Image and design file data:
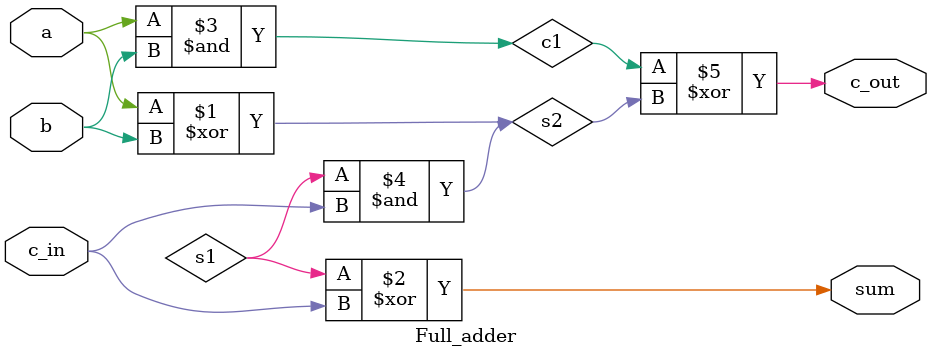
<source format=v>
`timescale 1ns / 1ps

module Full_adder(a,b,c_in,sum,c_out);
input a, b, c_in;
output sum,c_out;
// wires declaration
wire s1,c1,s2;

xor xor1(s2, a,b);
xor xor2(sum, s1,c_in);
and and1(c1,a,b);
and and2(s2,s1,c_in);
xor xor3(c_out,c1,s2);

endmodule

</source>
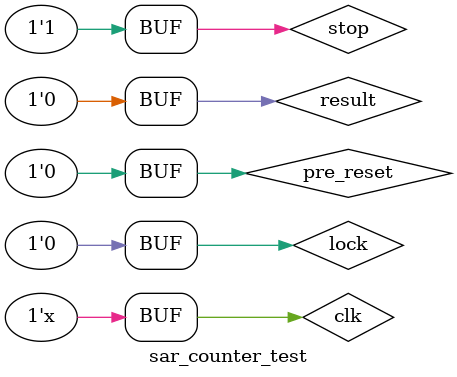
<source format=v>
`timescale 1ns / 1ps

module sar_counter_test;

	// Inputs
	reg pre_reset;
	reg stop;
	reg result;
	reg lock;
	reg clk;

	// Outputs
	wire [3:0] sar_state;

	// Instantiate the Unit Under Test (UUT)
	sar_counter uut (
		.pre_reset(pre_reset), 
		.stop(stop), 
		.result(result), 
		.lock(lock), 
		.clk(clk), 
		.sar_state(sar_state)
	);

	initial begin
		// Initialize Inputs
		pre_reset = 0;
		stop = 0;
		result = 0;
		lock = 0;
		clk = 1;

		#2;
		pre_reset = 1;
		#2;
		pre_reset = 0;
        
		// Add stimulus here

	end
	
	initial 
	begin
	#30;
	stop=1;
	end
	
	
//	initial
//	begin
//	#12;
//	lock=1;
//	end
	
	  always #5 clk = ~clk;  
      
endmodule


</source>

- To do:
Give every line above again exactly, with no pictures.

- Answer below:
<source format=v>
`timescale 1ns / 1ps

module Full_adder(a,b,c_in,sum,c_out);
input a, b, c_in;
output sum,c_out;
// wires declaration
wire s1,c1,s2;

xor xor1(s2, a,b);
xor xor2(sum, s1,c_in);
and and1(c1,a,b);
and and2(s2,s1,c_in);
xor xor3(c_out,c1,s2);

endmodule

</source>
<source format=v>
`timescale 1ns / 1ps

module sar_counter_test;

	// Inputs
	reg pre_reset;
	reg stop;
	reg result;
	reg lock;
	reg clk;

	// Outputs
	wire [3:0] sar_state;

	// Instantiate the Unit Under Test (UUT)
	sar_counter uut (
		.pre_reset(pre_reset), 
		.stop(stop), 
		.result(result), 
		.lock(lock), 
		.clk(clk), 
		.sar_state(sar_state)
	);

	initial begin
		// Initialize Inputs
		pre_reset = 0;
		stop = 0;
		result = 0;
		lock = 0;
		clk = 1;

		#2;
		pre_reset = 1;
		#2;
		pre_reset = 0;
        
		// Add stimulus here

	end
	
	initial 
	begin
	#30;
	stop=1;
	end
	
	
//	initial
//	begin
//	#12;
//	lock=1;
//	end
	
	  always #5 clk = ~clk;  
      
endmodule


</source>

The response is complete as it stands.